# GSP as a duck dog??



## xAndrewx14 (Jan 28, 2013)

i know they are a versatile breed and i only duck hunt in georgia so temperature wouldnt be an issue, but would a gsp make a good retriever without being able to point and chase the bird? let me know what yall think.

Thanks,
Andrew


----------



## gunslinger33 (Jan 28, 2013)

If you go to any of the DK web sites NADKC OR CANAM DKC then you will see that retrieving is an attribute that the GSP or DK have. Most of the DK breeders use them for a variety of hunting from bird , rabbit , duck and tracking. I think you will be pleasantly suprise of what a GSP can do.


----------



## JuliaH (Jan 30, 2013)

A GSP is an excellent choice for waterfowl. Here are some pictures.


----------



## gtrman (Jan 31, 2013)

Choose your lineage carefully, and I believe you will not be dissapointed.

My dog is the only HRCH German Shorthair in the country right now, (that I am aware of, there have only ever been 5, I was told) headed to the Grand in the coming fall, he will be the first GSP to ever attain the title of GRHRCH.  He is now 2 years old.  He was also the youngest GSP to ever attain an HR title at an HRC event.

For right now, he is being hunted on wild quail exclusively at my farm in SOWEGA.  I have no problems either way with him switching from a retriever taking hand signals to a field dog hunting on his own or with other dogs.  He is solid on point, backs, steady to wing, shot and fall, and fetches them up.

He got a perfect NA score at a NAVHDA hunt test before he was a year old, and has fetched hundreds and hundreds of dove, quail, pheasant, ducks and geese since then.  Even a rabbit or squirrel he will fetch with zero issues in extreme cold, and during very warm (hot) temperatures for dove.

He fetched 144 geese in 3 days, and on the 4th day, ran an AKC pointing dog event that he smashed without missing a beat...so to answer your question, yes.  I am looking forward to also placing a dual MH (pointing and retrieving) title on this dog along with his VC NAVHDA title.  If I were you, I would just choose the dog I wanted to do this work carefully, and make sure his training and handling is consistent with what I wanted.  

A well bred GSP can do anything you ask him to do.  Perhaps he does not fetch with the sizzle of a Labrador Retriever or hunt with the range and fire of an English Pointer, but if I had only one dog to feed and wanted to wing shoot behind a dog, my choice would be a GSP from proven versatile lines.


----------



## southGAlefty (Feb 18, 2013)

I would put my GSP up against any lab I've ever seen as far as sheer drive goes. He may not be as polished as some but he has a motor that is unreal. I don't do much duck hunting but am confident that he'll retrieve anything with feathers. It's crazy, he doesn't give a flip about a bumper/ball/stick but if it flies he is slap nuts about it. 

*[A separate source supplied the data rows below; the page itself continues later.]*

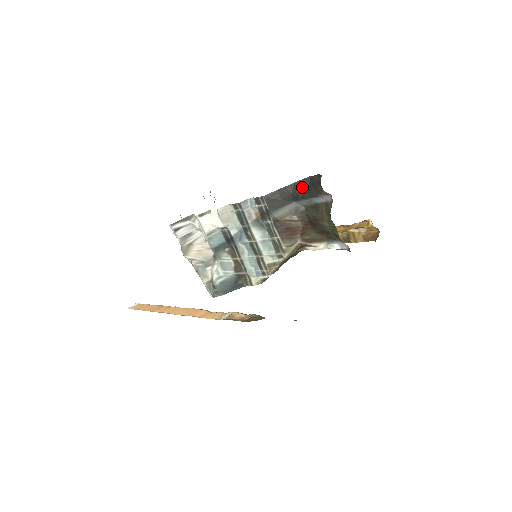
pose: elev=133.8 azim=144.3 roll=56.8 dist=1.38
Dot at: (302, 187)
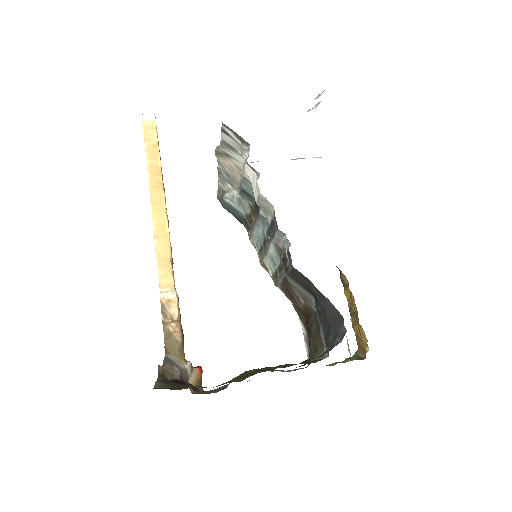
Dot at: (327, 310)
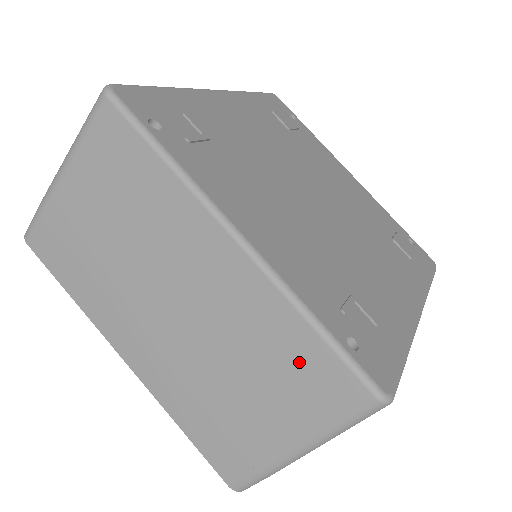
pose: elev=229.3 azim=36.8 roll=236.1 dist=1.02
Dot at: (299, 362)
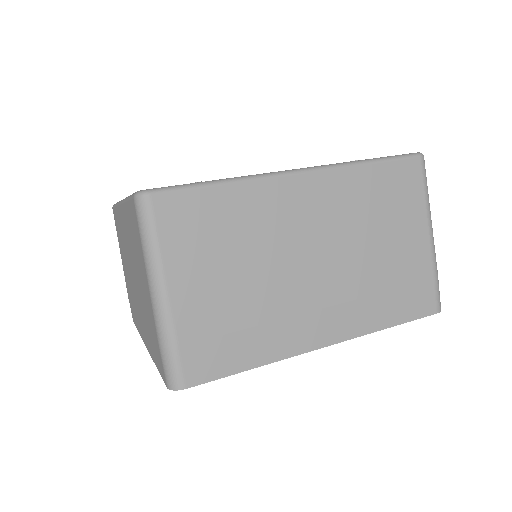
Dot at: (385, 189)
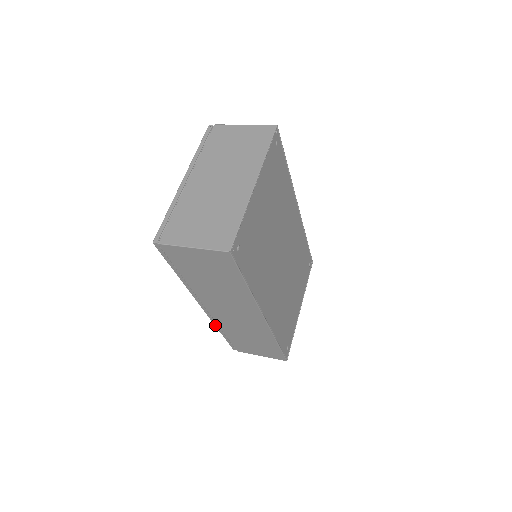
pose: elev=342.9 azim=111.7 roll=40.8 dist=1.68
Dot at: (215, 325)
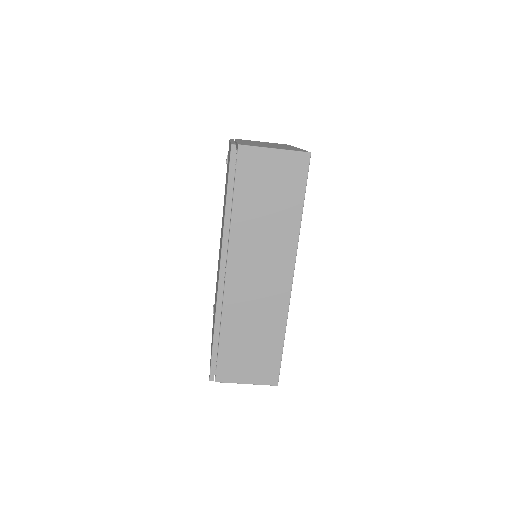
Dot at: (216, 315)
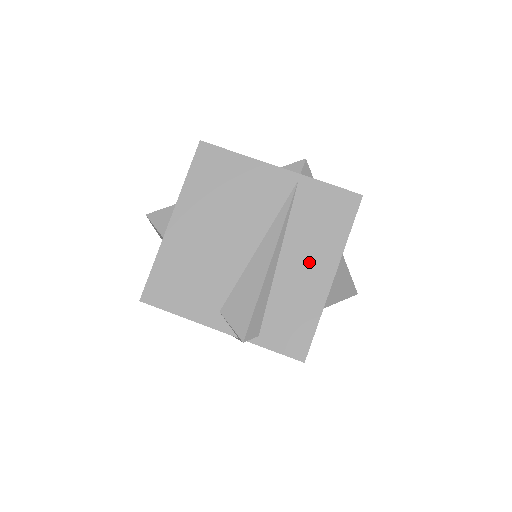
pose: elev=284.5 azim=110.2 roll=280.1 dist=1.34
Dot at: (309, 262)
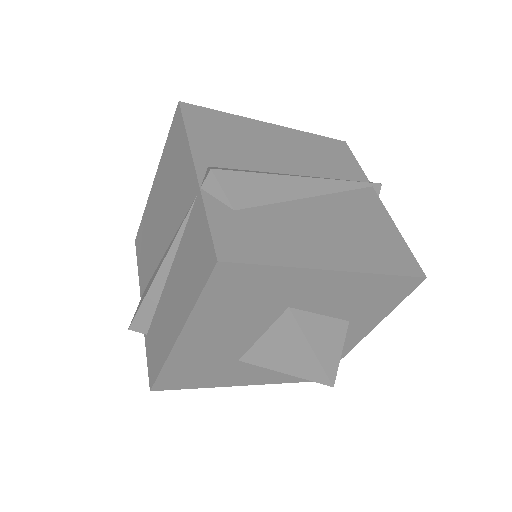
Dot at: (175, 301)
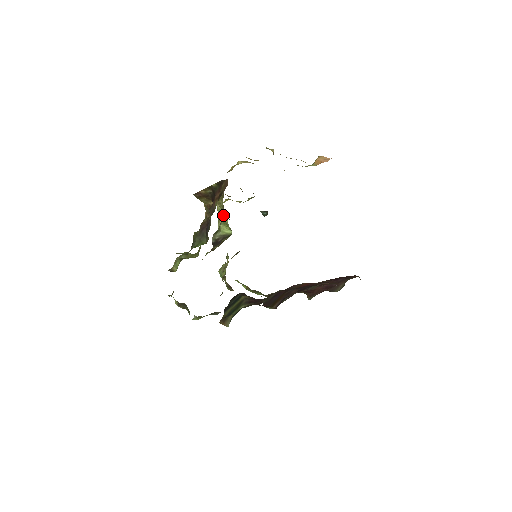
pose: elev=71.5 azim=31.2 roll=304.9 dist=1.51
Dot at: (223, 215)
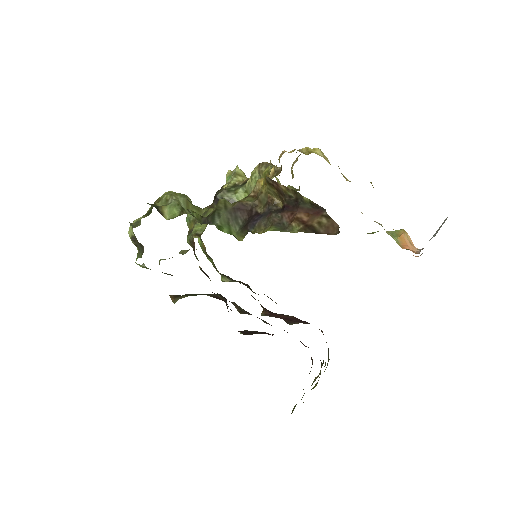
Dot at: occluded
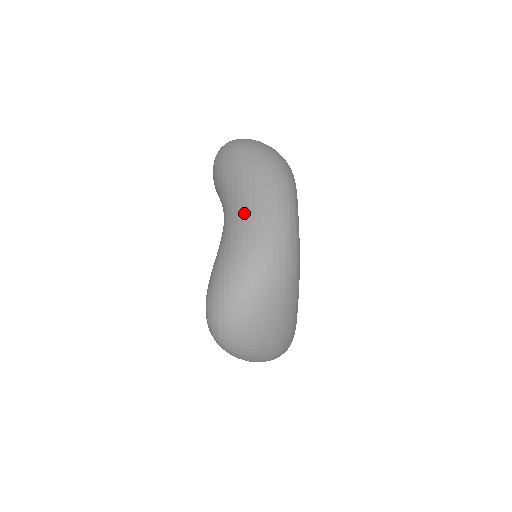
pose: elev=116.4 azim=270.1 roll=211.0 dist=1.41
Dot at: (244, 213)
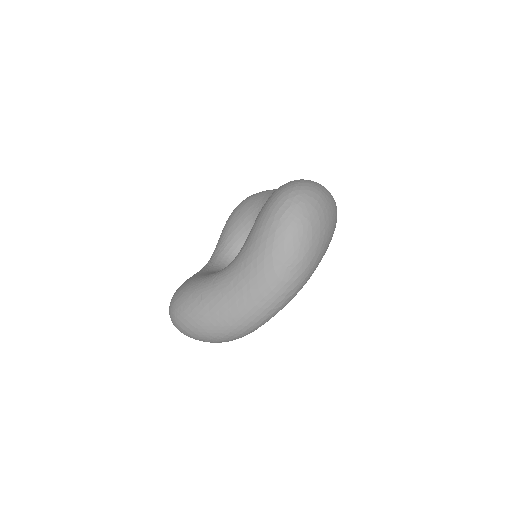
Dot at: (233, 298)
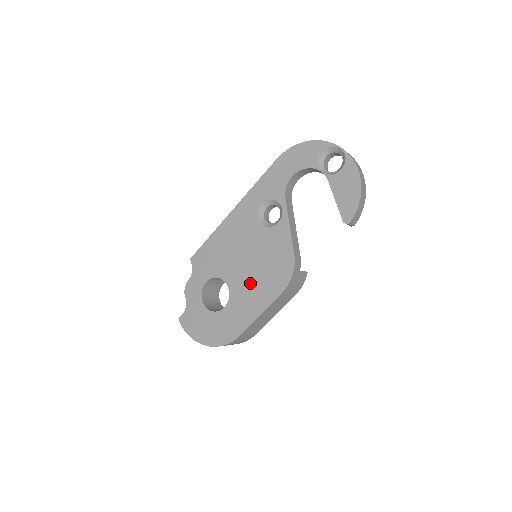
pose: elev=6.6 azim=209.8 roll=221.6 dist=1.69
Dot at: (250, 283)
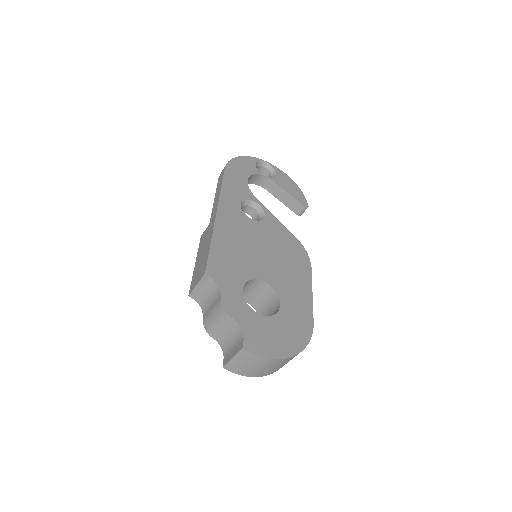
Dot at: (283, 271)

Bottom line, you get a well-bred GSP and he/she will do whatever you want it to in south Georgia if you put the time in.


----------



## ThunderRoad (Feb 19, 2013)

How many labs have you seen work?


----------



## southGAlefty (Mar 13, 2013)

ThunderRoad said:


> How many labs have you seen work?



Enough. I grew up with nothing but labs.


----------



## king killer delete (Jun 1, 2013)

*You know I am GSP fan*



southGAlefty said:


> I would put my GSP up against any lab I've ever seen as far as sheer drive goes. He may not be as polished as some but he has a motor that is unreal. I don't do much duck hunting but am confident that he'll retrieve anything with feathers. It's crazy, he doesn't give a flip about a bumper/ball/stick but if it flies he is slap nuts about it.
> 
> Bottom line, you get a well-bred GSP and he/she will do whatever you want it to in south Georgia if you put the time in.


With all do respect you need to go to a retriever hunt test or a Fld trial. You would rethink your statement. I think a GSP will do a good job on a wood
 duck  hunt. Come bring your GSP and lets hunt the coast.


----------



## king killer delete (Jun 1, 2013)

*Thunder is gona hunt the coast with me this year.*



southGAlefty said:


> Enough. I grew up with nothing but labs.


You bring your dog and he can bring his dog which I have never seen work and lets give them a little hunt test in the salt water. That's an invite. I wont even shoot. I will run the boat and put you in the salt marsh.


----------